- WORK INSTRUCTIONS: Could you retype the entries below exactly, omitting every picture?

◇ ◇ ◇ ◇ ◇ ◇ ◇

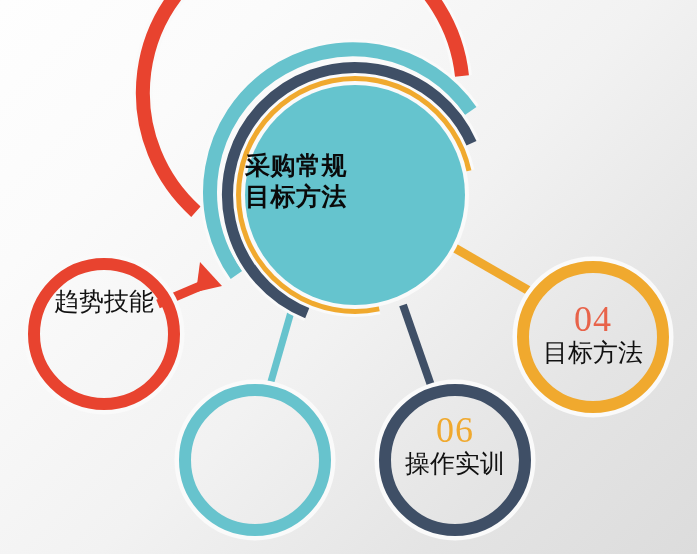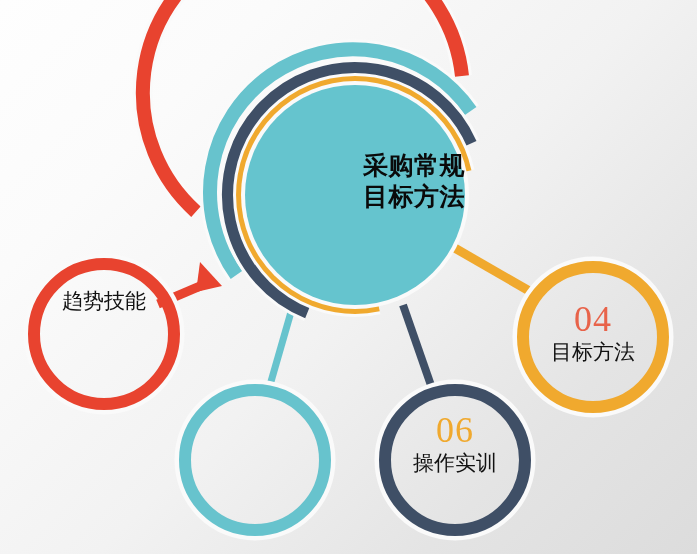--- a/index.html
+++ b/index.html
@@ -51,7 +51,7 @@
     left: 245px;
     top: 150px;
     width: 220px;
-    text-align: right;
+    text-align: left;
     pointer-events: none;
   }
   .center-line {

◇ ◇ ◇ ◇ ◇ ◇ ◇

- RESULT OF THE TASK:
--- a/index.html
+++ b/index.html
@@ -51,7 +51,7 @@
     left: 245px;
     top: 150px;
     width: 220px;
-    text-align: right;
+    text-align: left;
     pointer-events: none;
   }
   .center-line {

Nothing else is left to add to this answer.